Durante años la minería fue presentada como una de las grandes promesas de la economía argentina. Sin embargo, a diferencia de Vaca Muerta, nunca logró consolidar una etapa de inversiones sostenidas capaz de modificar la estructura productiva del país. Ese escenario comenzó a cambiar y hoy el sector exhibe cifras que muestran el inicio de un nuevo ciclo de expansión.
El punto de partida fue 2025. Las exportaciones mineras alcanzaron un récord de US$6.037 millones, un crecimiento del 29,2% respecto del año anterior, impulsadas principalmente por la fuerte valorización internacional del oro. Pero la verdadera expectativa del sector no está en los números actuales, sino en el volumen de inversiones que empieza a movilizarse.
Desde la puesta en marcha del Régimen de Incentivo para Grandes Inversiones (RIGI), la minería concentra proyectos comprometidos por US$33.876 millones, convirtiéndose en uno de los principales beneficiarios del esquema impulsado por el Gobierno nacional para atraer capitales de largo plazo.
El paralelismo con Vaca Muerta aparece cada vez con más fuerza. Así como el shale neuquino necesitó reglas de largo plazo, infraestructura e inversiones para despegar, la minería intenta recorrer un camino similar en la cordillera argentina. La diferencia es que, mientras el petróleo y el gas ya producen divisas récord, gran parte del potencial minero todavía permanece bajo tierra.

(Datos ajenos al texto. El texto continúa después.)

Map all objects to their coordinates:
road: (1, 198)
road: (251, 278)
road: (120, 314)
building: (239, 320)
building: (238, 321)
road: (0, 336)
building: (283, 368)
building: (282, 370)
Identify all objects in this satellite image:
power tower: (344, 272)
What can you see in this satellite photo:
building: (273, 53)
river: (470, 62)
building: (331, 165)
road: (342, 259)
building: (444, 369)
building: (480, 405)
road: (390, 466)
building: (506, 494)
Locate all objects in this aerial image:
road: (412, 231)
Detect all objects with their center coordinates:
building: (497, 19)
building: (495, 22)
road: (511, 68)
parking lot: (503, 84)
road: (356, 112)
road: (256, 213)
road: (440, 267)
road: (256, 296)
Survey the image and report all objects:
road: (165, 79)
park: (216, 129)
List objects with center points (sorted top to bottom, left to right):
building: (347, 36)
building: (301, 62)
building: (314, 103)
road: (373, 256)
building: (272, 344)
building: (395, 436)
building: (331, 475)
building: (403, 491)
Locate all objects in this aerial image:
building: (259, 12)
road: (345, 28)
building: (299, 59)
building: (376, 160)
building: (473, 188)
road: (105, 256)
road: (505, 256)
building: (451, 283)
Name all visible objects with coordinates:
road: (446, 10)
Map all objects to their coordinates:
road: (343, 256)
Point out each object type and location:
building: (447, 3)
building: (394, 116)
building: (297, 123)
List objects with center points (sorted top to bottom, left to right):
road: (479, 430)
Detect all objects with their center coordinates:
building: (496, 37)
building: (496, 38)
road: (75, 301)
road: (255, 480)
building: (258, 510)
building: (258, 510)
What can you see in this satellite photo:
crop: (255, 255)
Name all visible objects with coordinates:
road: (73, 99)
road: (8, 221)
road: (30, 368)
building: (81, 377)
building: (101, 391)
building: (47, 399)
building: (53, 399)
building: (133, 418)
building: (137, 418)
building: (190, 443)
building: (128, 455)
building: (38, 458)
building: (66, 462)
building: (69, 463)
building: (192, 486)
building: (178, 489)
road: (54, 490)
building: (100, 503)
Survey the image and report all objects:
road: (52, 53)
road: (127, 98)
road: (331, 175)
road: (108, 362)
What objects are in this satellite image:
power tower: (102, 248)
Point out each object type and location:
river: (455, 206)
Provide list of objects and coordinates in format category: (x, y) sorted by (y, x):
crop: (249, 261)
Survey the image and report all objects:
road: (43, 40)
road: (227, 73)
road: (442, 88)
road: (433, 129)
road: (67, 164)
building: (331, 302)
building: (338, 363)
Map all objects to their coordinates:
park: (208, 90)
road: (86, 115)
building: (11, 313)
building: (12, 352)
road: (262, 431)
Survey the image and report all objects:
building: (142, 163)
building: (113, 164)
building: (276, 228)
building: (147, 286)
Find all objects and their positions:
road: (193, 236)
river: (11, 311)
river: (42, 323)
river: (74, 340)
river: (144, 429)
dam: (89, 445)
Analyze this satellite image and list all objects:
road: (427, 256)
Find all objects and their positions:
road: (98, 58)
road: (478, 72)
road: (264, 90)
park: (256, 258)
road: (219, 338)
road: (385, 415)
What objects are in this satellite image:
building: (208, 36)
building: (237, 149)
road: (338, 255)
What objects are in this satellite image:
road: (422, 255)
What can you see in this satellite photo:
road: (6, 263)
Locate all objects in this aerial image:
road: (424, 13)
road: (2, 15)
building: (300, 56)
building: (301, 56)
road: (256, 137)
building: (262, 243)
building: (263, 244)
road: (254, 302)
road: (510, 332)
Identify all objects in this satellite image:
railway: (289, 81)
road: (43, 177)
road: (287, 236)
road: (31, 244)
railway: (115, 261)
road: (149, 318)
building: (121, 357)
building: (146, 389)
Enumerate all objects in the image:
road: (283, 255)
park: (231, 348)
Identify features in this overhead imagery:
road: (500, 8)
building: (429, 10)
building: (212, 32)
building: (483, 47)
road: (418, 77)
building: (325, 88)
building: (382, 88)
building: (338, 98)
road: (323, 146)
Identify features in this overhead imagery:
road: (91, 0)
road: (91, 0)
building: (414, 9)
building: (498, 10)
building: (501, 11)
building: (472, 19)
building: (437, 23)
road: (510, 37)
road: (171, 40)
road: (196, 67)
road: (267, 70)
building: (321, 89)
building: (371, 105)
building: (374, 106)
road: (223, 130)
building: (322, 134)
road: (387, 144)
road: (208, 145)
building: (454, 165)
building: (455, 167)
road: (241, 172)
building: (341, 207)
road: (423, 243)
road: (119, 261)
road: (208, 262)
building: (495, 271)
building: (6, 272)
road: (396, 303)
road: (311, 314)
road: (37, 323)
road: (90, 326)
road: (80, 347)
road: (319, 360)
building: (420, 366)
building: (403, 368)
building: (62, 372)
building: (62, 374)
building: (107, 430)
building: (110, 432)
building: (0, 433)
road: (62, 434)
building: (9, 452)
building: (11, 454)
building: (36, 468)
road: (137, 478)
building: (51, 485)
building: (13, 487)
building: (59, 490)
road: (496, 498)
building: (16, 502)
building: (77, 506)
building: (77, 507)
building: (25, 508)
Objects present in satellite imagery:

Hoy el principal sostén de las exportaciones continúa siendo el oro, que representa cerca del 70% de las ventas externas del sector. Lo siguen el litio y la plata. Sin embargo, la gran apuesta de la próxima década tiene otro nombre: el cobre.
Argentina actualmente no produce cobre a escala comercial, pero concentra algunos de los proyectos considerados más importantes del mundo. San Juan, Catamarca, Salta, Mendoza y Jujuy conforman una extensa franja geológica que comparte características con los grandes distritos mineros de Chile y Perú.
En ese escenario sobresale el Distrito Vicuña, donde Lundin Mining y BHP desarrollan el proyecto Josemaría, considerado uno de los emprendimientos cupríferos más relevantes de América Latina. Junto a ellos avanzan compañías como Rio Tinto, Newmont y First Quantum, que integran la nueva ola de inversiones internacionales.
Según distintas estimaciones de la industria, si esos proyectos ingresan en producción durante la próxima década, Argentina podría ubicarse entre los diez principales productores mundiales de cobre hacia 2035, modificando por completo el perfil exportador del sector.
El litio, mientras tanto, representa la oportunidad más inmediata. El país posee la tercera reserva mundial del mineral y ya ocupa el cuarto lugar entre los productores globales. En apenas tres años la producción se multiplicó gracias a la puesta en marcha de nuevos proyectos, mientras distintos análisis proyectan un crecimiento superior al 300% hasta 2035.
El atractivo argentino también responde al nuevo contexto geopolítico. La creciente demanda mundial de minerales críticos para la transición energética y el desarrollo tecnológico convirtió al litio y al cobre en recursos estratégicos. En ese marco, Estados Unidos y Argentina firmaron este año un acuerdo para fortalecer las cadenas de suministro de minerales críticos, reforzando el interés internacional por los proyectos locales.
El impacto económico trasciende a las exportaciones. La minería ya genera más de 100.000 puestos de trabajo entre empleos directos e indirectos, moviliza cientos de proveedores en cada proyecto y se consolida como uno de los sectores con mayores salarios de la economía. La experiencia de Vaca Muerta demuestra que el verdadero efecto multiplicador no ocurre únicamente en la producción, sino también en el desarrollo de infraestructura, servicios y economías regionales.
El gran desafío ahora será transformar las inversiones anunciadas en producción efectiva. Chile continúa siendo el referente regional, con exportaciones mineras que superan los US$63.000 millones anuales y una industria consolidada desde hace décadas. Argentina parte desde una escala mucho menor, pero con una cartera de proyectos inédita y un flujo de inversiones que comienza a cambiar el mapa de la minería nacional. Si logra replicar el proceso que experimentó Vaca Muerta durante la última década, la cordillera podría convertirse en el próximo gran motor exportador del país.